EXERCISE => From the line with "con discapacidad." through the line with "活 #9]人工授精、痛すぎた。", repeat the entries verbatim, both end lines included, and add nothing.

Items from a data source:
= = = = = = =
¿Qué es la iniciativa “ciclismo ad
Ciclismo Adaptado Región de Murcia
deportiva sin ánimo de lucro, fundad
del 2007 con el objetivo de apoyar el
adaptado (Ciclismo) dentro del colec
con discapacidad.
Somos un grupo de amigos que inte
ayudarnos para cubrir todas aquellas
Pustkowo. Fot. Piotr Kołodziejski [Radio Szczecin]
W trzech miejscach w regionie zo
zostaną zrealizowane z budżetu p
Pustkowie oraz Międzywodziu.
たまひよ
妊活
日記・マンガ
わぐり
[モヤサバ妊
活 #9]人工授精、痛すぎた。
= = = = = = =
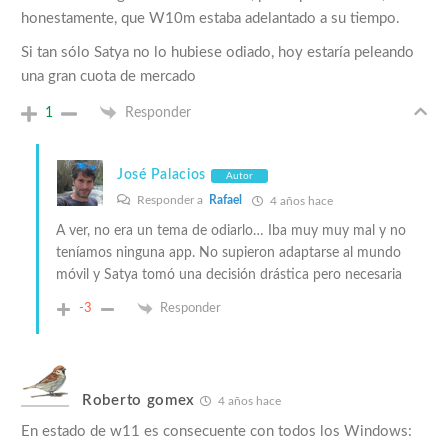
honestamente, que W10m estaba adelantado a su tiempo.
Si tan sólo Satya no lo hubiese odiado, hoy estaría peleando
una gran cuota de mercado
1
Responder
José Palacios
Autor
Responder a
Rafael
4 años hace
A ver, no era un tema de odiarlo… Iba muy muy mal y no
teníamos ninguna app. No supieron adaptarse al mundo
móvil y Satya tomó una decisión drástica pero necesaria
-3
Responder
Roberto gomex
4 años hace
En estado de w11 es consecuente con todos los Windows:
= = = = = = =
SOLUTION FOR THIS TASK =>
con discapacidad.
Somos un grupo de amigos que inte
ayudarnos para cubrir todas aquellas
Pustkowo. Fot. Piotr Kołodziejski [Radio Szczecin]
W trzech miejscach w regionie zo
zostaną zrealizowane z budżetu p
Pustkowie oraz Międzywodziu.
たまひよ
妊活
日記・マンガ
わぐり
[モヤサバ妊
活 #9]人工授精、痛すぎた。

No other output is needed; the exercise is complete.